» **WRITTEN INSTRUCTION**
Find each line in the data that contains the string "SelfAnimExist", with case counting, and copy those lines out in full.

» **RECORDS FOR THIS TASK**

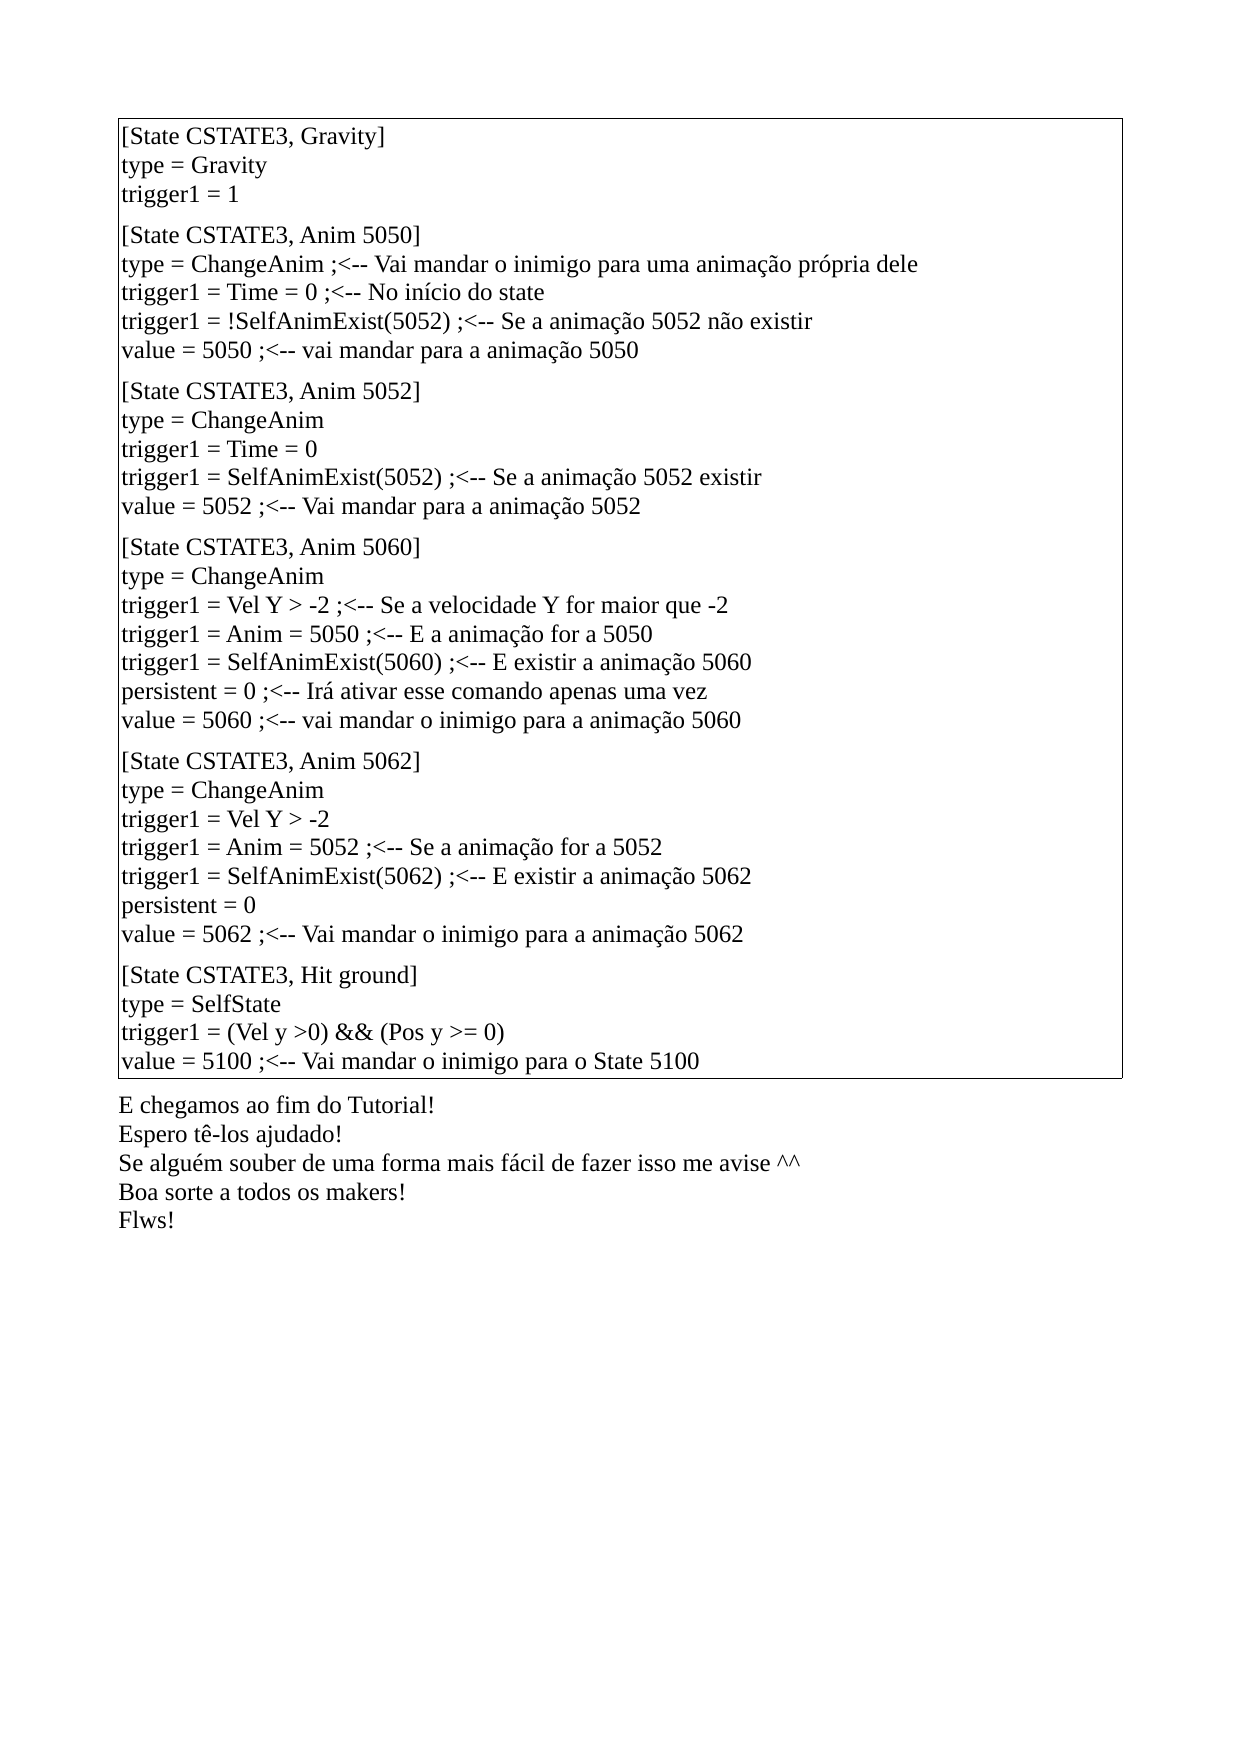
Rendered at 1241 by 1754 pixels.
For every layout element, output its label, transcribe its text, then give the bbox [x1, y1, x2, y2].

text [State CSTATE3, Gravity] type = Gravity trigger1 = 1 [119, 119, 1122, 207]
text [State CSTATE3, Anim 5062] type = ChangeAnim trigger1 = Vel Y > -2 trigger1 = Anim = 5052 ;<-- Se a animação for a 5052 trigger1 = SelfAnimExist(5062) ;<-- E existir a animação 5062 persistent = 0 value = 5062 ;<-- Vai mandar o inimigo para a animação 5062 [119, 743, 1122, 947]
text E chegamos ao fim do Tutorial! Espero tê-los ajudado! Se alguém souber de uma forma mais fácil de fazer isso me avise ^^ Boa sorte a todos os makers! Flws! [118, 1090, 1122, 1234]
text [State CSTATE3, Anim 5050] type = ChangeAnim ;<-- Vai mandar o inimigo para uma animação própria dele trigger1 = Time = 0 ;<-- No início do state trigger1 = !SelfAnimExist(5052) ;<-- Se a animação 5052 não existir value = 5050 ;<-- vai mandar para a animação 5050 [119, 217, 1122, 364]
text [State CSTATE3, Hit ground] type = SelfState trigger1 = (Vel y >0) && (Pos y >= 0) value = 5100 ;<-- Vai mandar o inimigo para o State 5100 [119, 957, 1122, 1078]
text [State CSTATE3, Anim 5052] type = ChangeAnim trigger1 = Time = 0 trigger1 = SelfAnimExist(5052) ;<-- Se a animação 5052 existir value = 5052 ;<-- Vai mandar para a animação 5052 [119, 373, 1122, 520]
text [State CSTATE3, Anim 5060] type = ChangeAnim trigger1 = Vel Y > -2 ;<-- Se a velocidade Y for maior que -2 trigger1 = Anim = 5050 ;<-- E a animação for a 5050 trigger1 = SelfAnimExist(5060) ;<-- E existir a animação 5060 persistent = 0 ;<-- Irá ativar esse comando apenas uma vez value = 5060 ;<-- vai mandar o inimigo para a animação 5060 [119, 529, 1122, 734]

» **FINAL RESULT**
text [State CSTATE3, Anim 5062] type = ChangeAnim trigger1 = Vel Y > -2 trigger1 = Anim = 5052 ;<-- Se a animação for a 5052 trigger1 = SelfAnimExist(5062) ;<-- E existir a animação 5062 persistent = 0 value = 5062 ;<-- Vai mandar o inimigo para a animação 5062 [119, 743, 1122, 947]
text [State CSTATE3, Anim 5050] type = ChangeAnim ;<-- Vai mandar o inimigo para uma animação própria dele trigger1 = Time = 0 ;<-- No início do state trigger1 = !SelfAnimExist(5052) ;<-- Se a animação 5052 não existir value = 5050 ;<-- vai mandar para a animação 5050 [119, 217, 1122, 364]
text [State CSTATE3, Anim 5052] type = ChangeAnim trigger1 = Time = 0 trigger1 = SelfAnimExist(5052) ;<-- Se a animação 5052 existir value = 5052 ;<-- Vai mandar para a animação 5052 [119, 373, 1122, 520]
text [State CSTATE3, Anim 5060] type = ChangeAnim trigger1 = Vel Y > -2 ;<-- Se a velocidade Y for maior que -2 trigger1 = Anim = 5050 ;<-- E a animação for a 5050 trigger1 = SelfAnimExist(5060) ;<-- E existir a animação 5060 persistent = 0 ;<-- Irá ativar esse comando apenas uma vez value = 5060 ;<-- vai mandar o inimigo para a animação 5060 [119, 529, 1122, 734]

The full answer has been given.